Scarlet Stone
Chapter One
Don’t wee your knickers.
The kids stare at me with their owl eyes as my knees wobble with each step.
Don’t wee your knickers.
The first day of school shouldn’t be this scary. The other kids have rucksacks with animated characters and glitter. I have a brown leather case with a four-digit lock code keeping my spiral notepad, three #2 pencils, a twelve pack of crayons, scissors, and my packed lunch safe. Oscar promised I would fit in fantastically on my first day of primary school.
I’ve already been asked nine times, “Why did you bring a suitcase to school?”
“It’s an attaché case that used to belong to a German diplomat.
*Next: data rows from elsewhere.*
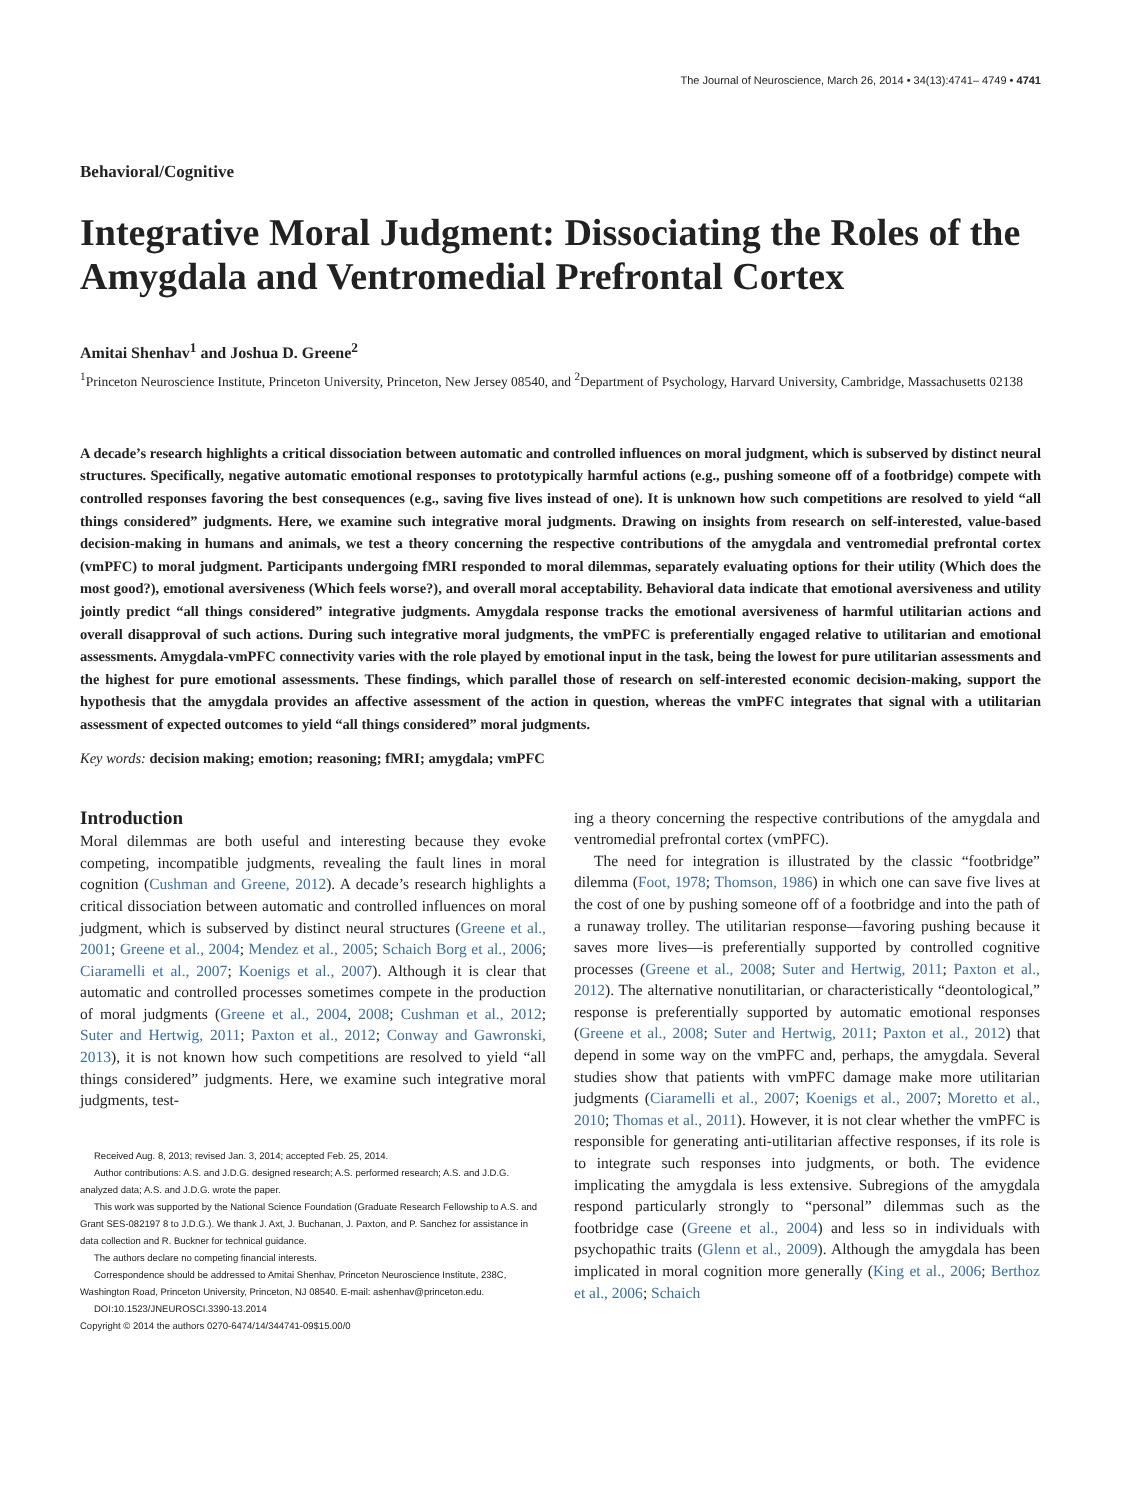The Journal of Neuroscience, March 26, 2014 • 34(13):4741– 4749 • 4741
Behavioral/Cognitive
Integrative Moral Judgment: Dissociating the Roles of the Amygdala and Ventromedial Prefrontal Cortex
Amitai Shenhav<sup>1</sup> and Joshua D. Greene<sup>2</sup>
<sup>1</sup> Princeton Neuroscience Institute, Princeton University, Princeton, New Jersey 08540, and <sup>2</sup>Department of Psychology, Harvard University, Cambridge, Massachusetts 02138
A decade’s research highlights a critical dissociation between automatic and controlled influences on moral judgment, which is subserved by distinct neural structures. Specifically, negative automatic emotional responses to prototypically harmful actions (e.g., pushing someone off of a footbridge) compete with controlled responses favoring the best consequences (e.g., saving five lives instead of one). It is unknown how such competitions are resolved to yield “all things considered” judgments. Here, we examine such integrative moral judgments. Drawing on insights from research on self-interested, value-based decision-making in humans and animals, we test a theory concerning the respective contributions of the amygdala and ventromedial prefrontal cortex (vmPFC) to moral judgment. Participants undergoing fMRI responded to moral dilemmas, separately evaluating options for their utility (Which does the most good?), emotional aversiveness (Which feels worse?), and overall moral acceptability. Behavioral data indicate that emotional aversiveness and utility jointly predict “all things considered” integrative judgments. Amygdala response tracks the emotional aversiveness of harmful utilitarian actions and overall disapproval of such actions. During such integrative moral judgments, the vmPFC is preferentially engaged relative to utilitarian and emotional assessments. Amygdala-vmPFC connectivity varies with the role played by emotional input in the task, being the lowest for pure utilitarian assessments and the highest for pure emotional assessments. These findings, which parallel those of research on self-interested economic decision-making, support the hypothesis that the amygdala provides an affective assessment of the action in question, whereas the vmPFC integrates that signal with a utilitarian assessment of expected outcomes to yield “all things considered” moral judgments.
Key words: decision making; emotion; reasoning; fMRI; amygdala; vmPFC
Introduction
Moral dilemmas are both useful and interesting because they evoke competing, incompatible judgments, revealing the fault lines in moral cognition (Cushman and Greene, 2012). A decade’s research highlights a critical dissociation between automatic and controlled influences on moral judgment, which is subserved by distinct neural structures (Greene et al., 2001; Greene et al., 2004; Mendez et al., 2005; Schaich Borg et al., 2006; Ciaramelli et al., 2007; Koenigs et al., 2007). Although it is clear that automatic and controlled processes sometimes compete in the production of moral judgments (Greene et al., 2004, 2008; Cushman et al., 2012; Suter and Hertwig, 2011; Paxton et al., 2012; Conway and Gawronski, 2013), it is not known how such competitions are resolved to yield “all things considered” judgments. Here, we examine such integrative moral judgments, test-
Received Aug. 8, 2013; revised Jan. 3, 2014; accepted Feb. 25, 2014.
Author contributions: A.S. and J.D.G. designed research; A.S. performed research; A.S. and J.D.G. analyzed data; A.S. and J.D.G. wrote the paper.
This work was supported by the National Science Foundation (Graduate Research Fellowship to A.S. and Grant SES-082197 8 to J.D.G.). We thank J. Axt, J. Buchanan, J. Paxton, and P. Sanchez for assistance in data collection and R. Buckner for technical guidance.
The authors declare no competing financial interests.
Correspondence should be addressed to Amitai Shenhav, Princeton Neuroscience Institute, 238C, Washington Road, Princeton University, Princeton, NJ 08540. E-mail: ashenhav@princeton.edu.
DOI:10.1523/JNEUROSCI.3390-13.2014
Copyright © 2014 the authors 0270-6474/14/344741-09$15.00/0
ing a theory concerning the respective contributions of the amygdala and ventromedial prefrontal cortex (vmPFC).
The need for integration is illustrated by the classic “footbridge” dilemma (Foot, 1978; Thomson, 1986) in which one can save five lives at the cost of one by pushing someone off of a footbridge and into the path of a runaway trolley. The utilitarian response—favoring pushing because it saves more lives—is preferentially supported by controlled cognitive processes (Greene et al., 2008; Suter and Hertwig, 2011; Paxton et al., 2012). The alternative nonutilitarian, or characteristically “deontological,” response is preferentially supported by automatic emotional responses (Greene et al., 2008; Suter and Hertwig, 2011; Paxton et al., 2012) that depend in some way on the vmPFC and, perhaps, the amygdala. Several studies show that patients with vmPFC damage make more utilitarian judgments (Ciaramelli et al., 2007; Koenigs et al., 2007; Moretto et al., 2010; Thomas et al., 2011). However, it is not clear whether the vmPFC is responsible for generating anti-utilitarian affective responses, if its role is to integrate such responses into judgments, or both. The evidence implicating the amygdala is less extensive. Subregions of the amygdala respond particularly strongly to “personal” dilemmas such as the footbridge case (Greene et al., 2004) and less so in individuals with psychopathic traits (Glenn et al., 2009). Although the amygdala has been implicated in moral cognition more generally (King et al., 2006; Berthoz et al., 2006; Schaich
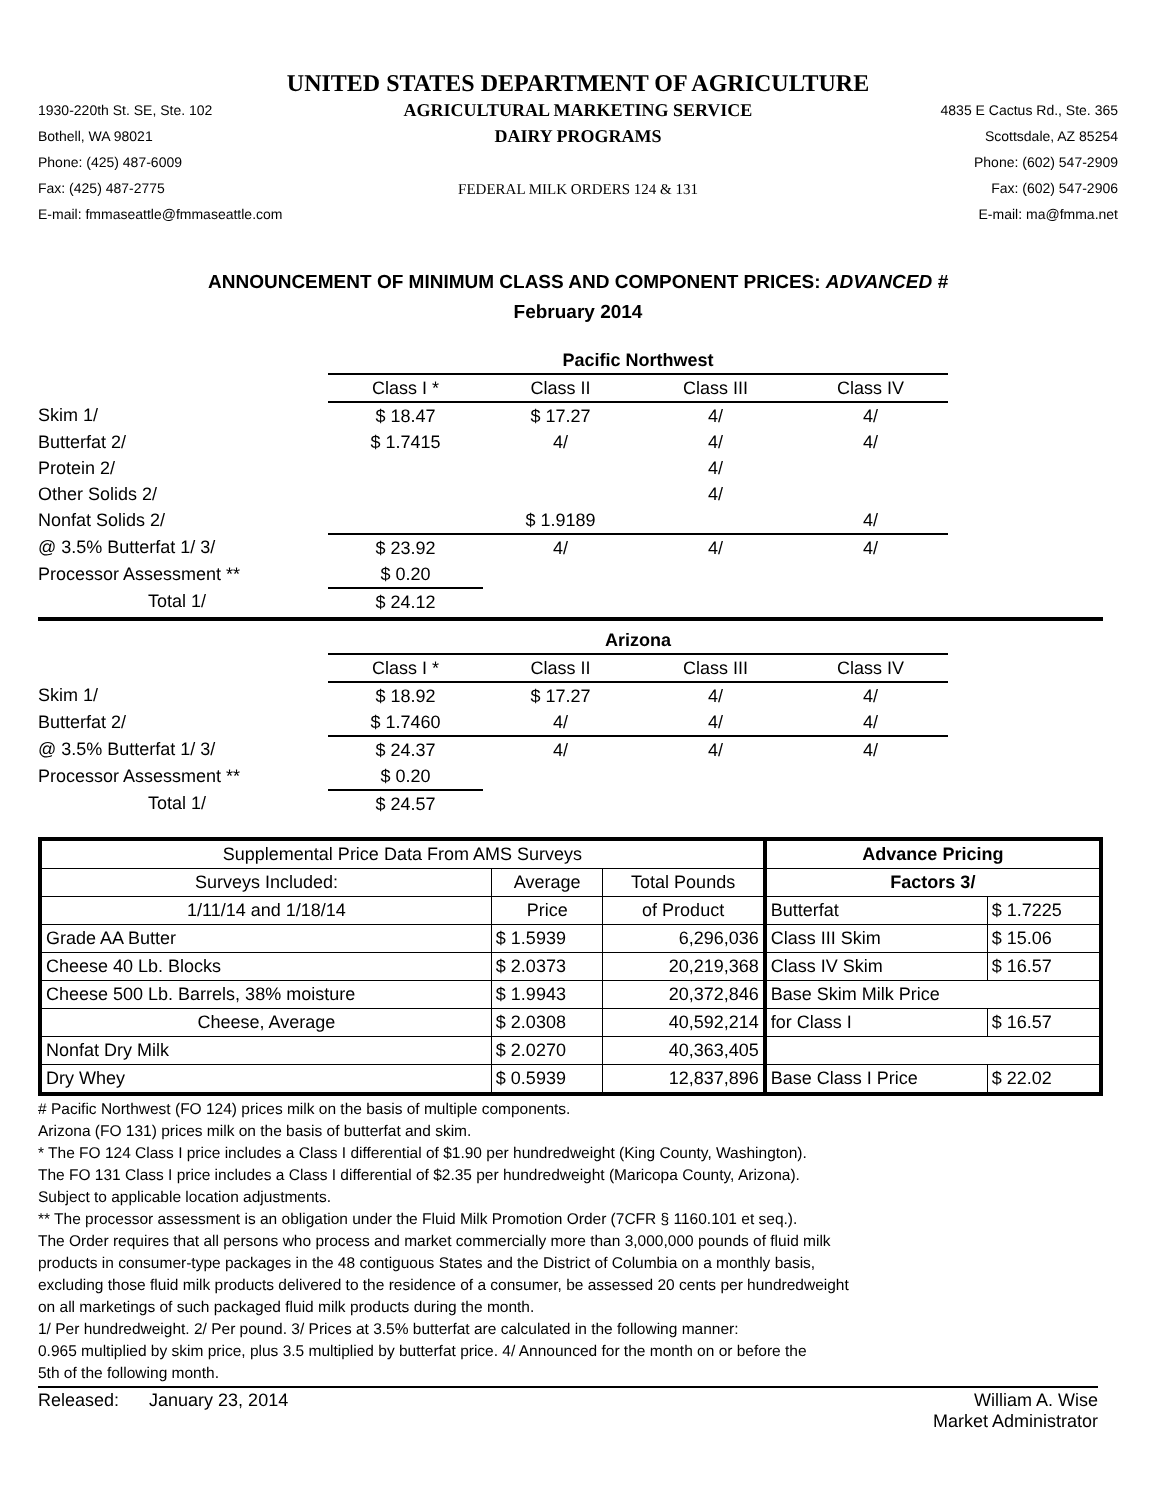UNITED STATES DEPARTMENT OF AGRICULTURE
1930-220th St. SE, Ste. 102
Bothell, WA 98021
Phone: (425) 487-6009
Fax: (425) 487-2775
E-mail: fmmaseattle@fmmaseattle.com
AGRICULTURAL MARKETING SERVICE
DAIRY PROGRAMS
FEDERAL MILK ORDERS 124 & 131
4835 E Cactus Rd., Ste. 365
Scottsdale, AZ 85254
Phone: (602) 547-2909
Fax: (602) 547-2906
E-mail: ma@fmma.net
ANNOUNCEMENT OF MINIMUM CLASS AND COMPONENT PRICES: ADVANCED #
February 2014
| | Pacific Northwest | | | |
| | Class I * | Class II | Class III | Class IV |
| Skim 1/ | $ 18.47 | $ 17.27 | 4/ | 4/ |
| Butterfat 2/ | $ 1.7415 | 4/ | 4/ | 4/ |
| Protein 2/ | | | 4/ | |
| Other Solids 2/ | | | 4/ | |
| Nonfat Solids 2/ | | $ 1.9189 | | 4/ |
| @ 3.5% Butterfat 1/ 3/ | $ 23.92 | 4/ | 4/ | 4/ |
| Processor Assessment ** | $ 0.20 | | | |
| Total 1/ | $ 24.12 | | | |
| | Arizona | | | |
| | Class I * | Class II | Class III | Class IV |
| Skim 1/ | $ 18.92 | $ 17.27 | 4/ | 4/ |
| Butterfat 2/ | $ 1.7460 | 4/ | 4/ | 4/ |
| @ 3.5% Butterfat 1/ 3/ | $ 24.37 | 4/ | 4/ | 4/ |
| Processor Assessment ** | $ 0.20 | | | |
| Total 1/ | $ 24.57 | | | |
| Supplemental Price Data From AMS Surveys | | | Advance Pricing | |
| Surveys Included: | Average | Total Pounds | Factors 3/ | |
| 1/11/14 and 1/18/14 | Price | of Product | Butterfat | $ 1.7225 |
| Grade AA Butter | $ 1.5939 | 6,296,036 | Class III Skim | $ 15.06 |
| Cheese 40 Lb. Blocks | $ 2.0373 | 20,219,368 | Class IV Skim | $ 16.57 |
| Cheese 500 Lb. Barrels, 38% moisture | $ 1.9943 | 20,372,846 | Base Skim Milk Price | |
| Cheese, Average | $ 2.0308 | 40,592,214 | for Class I | $ 16.57 |
| Nonfat Dry Milk | $ 2.0270 | 40,363,405 | | |
| Dry Whey | $ 0.5939 | 12,837,896 | Base Class I Price | $ 22.02 |
# Pacific Northwest (FO 124) prices milk on the basis of multiple components.
Arizona (FO 131) prices milk on the basis of butterfat and skim.
* The FO 124 Class I price includes a Class I differential of $1.90 per hundredweight (King County, Washington).
The FO 131 Class I price includes a Class I differential of $2.35 per hundredweight (Maricopa County, Arizona).
Subject to applicable location adjustments.
** The processor assessment is an obligation under the Fluid Milk Promotion Order (7CFR § 1160.101 et seq.).
The Order requires that all persons who process and market commercially more than 3,000,000 pounds of fluid milk
products in consumer-type packages in the 48 contiguous States and the District of Columbia on a monthly basis,
excluding those fluid milk products delivered to the residence of a consumer, be assessed 20 cents per hundredweight
on all marketings of such packaged fluid milk products during the month.
1/ Per hundredweight. 2/ Per pound. 3/ Prices at 3.5% butterfat are calculated in the following manner:
0.965 multiplied by skim price, plus 3.5 multiplied by butterfat price. 4/ Announced for the month on or before the
5th of the following month.
Released: January 23, 2014
William A. Wise
Market Administrator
Oscar gave it to me,” I reply—nine times.
Once all eighteen children find a seat and the room is silent, we’re invited one at a time to share a bit about ourselves. I am the fourth to go and after bingeing on too many Jammie Dodgers and a liter of milk for breakfast, I feel ready to chunder.
I don’t. Instead, I answer the same basic questions that were shared before me. “Oscar is a locksmith, but he carries a gun because not everyone respects a good locksmith.” I pick at the dry skin on my lips while slowly twisting my body side to side, as everyone else stares at me. Their mouths hang open. Why do they look so surprised? His job is boring, not cool. The boy who spoke before me has a dad who drives a train. That’s cool.
I continue, “He’s my dad, but he told me to call him Oscar because I’m not a baby.” I ignore the whispers and continue. “My mum died from doctors poisoning her.”
The whispers stop, leaving seventeen pairs of wide eyes on me. Even my teacher looks like she ate something that’s ready to come back up her throat.
“Oh …” I continue, having forgotten the most important piece of information. “My dad calls me Ruby, but my name is Scarlet Stone.”